■ Your objective:
Across the records that follow, how many lines contain the string "Complete"? Answer with the number only.

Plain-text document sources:

============

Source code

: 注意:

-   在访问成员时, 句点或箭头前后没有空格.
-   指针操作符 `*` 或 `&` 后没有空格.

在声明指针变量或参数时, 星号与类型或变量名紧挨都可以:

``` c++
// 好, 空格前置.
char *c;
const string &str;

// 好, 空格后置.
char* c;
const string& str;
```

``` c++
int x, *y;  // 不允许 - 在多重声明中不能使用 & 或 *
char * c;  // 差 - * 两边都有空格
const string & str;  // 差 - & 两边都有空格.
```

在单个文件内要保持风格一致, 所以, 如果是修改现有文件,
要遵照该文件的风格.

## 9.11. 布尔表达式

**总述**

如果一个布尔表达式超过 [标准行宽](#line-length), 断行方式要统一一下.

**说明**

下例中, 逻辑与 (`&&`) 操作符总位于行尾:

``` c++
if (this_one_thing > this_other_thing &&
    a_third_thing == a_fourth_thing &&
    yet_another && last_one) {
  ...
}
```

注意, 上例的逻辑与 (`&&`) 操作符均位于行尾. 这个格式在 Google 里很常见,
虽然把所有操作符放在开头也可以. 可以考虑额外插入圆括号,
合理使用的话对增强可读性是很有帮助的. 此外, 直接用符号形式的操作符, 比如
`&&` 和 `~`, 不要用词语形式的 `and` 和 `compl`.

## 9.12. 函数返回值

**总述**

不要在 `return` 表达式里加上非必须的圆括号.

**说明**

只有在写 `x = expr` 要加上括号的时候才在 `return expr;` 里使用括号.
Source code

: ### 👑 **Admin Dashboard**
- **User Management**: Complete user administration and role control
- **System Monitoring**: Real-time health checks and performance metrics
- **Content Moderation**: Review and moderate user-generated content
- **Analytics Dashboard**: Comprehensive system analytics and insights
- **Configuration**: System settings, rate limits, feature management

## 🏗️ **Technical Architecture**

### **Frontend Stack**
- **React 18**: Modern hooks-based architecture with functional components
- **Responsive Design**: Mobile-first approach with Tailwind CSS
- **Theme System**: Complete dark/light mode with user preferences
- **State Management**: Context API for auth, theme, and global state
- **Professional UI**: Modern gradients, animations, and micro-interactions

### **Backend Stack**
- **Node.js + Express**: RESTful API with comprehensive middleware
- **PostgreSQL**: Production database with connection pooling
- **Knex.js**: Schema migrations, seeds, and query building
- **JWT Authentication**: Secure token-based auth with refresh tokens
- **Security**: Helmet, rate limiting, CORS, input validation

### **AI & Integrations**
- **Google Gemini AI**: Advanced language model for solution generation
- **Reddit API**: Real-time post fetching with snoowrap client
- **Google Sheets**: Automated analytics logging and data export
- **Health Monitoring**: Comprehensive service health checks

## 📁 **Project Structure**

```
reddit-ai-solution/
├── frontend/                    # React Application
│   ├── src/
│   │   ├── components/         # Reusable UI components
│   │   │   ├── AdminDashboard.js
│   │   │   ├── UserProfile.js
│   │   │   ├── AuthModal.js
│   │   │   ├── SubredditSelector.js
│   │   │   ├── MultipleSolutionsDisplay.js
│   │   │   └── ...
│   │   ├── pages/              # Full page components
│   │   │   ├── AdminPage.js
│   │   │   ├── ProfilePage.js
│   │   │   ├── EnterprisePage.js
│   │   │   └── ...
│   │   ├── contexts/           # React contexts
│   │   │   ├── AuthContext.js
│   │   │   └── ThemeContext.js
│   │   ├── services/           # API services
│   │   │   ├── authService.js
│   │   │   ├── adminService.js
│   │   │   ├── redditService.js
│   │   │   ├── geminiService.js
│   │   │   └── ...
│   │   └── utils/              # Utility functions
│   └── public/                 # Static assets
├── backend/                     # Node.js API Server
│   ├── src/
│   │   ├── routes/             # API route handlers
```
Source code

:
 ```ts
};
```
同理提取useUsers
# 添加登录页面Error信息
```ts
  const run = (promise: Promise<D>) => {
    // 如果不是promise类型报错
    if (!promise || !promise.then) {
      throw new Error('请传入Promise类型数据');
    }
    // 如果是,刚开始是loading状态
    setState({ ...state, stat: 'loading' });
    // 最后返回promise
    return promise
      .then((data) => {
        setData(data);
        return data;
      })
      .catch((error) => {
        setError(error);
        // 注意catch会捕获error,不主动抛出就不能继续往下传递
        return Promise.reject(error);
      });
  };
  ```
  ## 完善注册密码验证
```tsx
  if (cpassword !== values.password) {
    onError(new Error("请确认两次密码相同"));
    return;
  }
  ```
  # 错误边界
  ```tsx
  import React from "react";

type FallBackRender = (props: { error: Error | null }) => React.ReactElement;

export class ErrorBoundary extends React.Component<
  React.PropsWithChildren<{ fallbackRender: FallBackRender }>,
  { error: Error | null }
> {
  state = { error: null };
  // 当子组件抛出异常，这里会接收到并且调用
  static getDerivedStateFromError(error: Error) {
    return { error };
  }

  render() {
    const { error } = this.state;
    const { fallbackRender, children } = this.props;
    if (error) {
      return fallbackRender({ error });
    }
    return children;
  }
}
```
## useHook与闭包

============

■ Your response:
2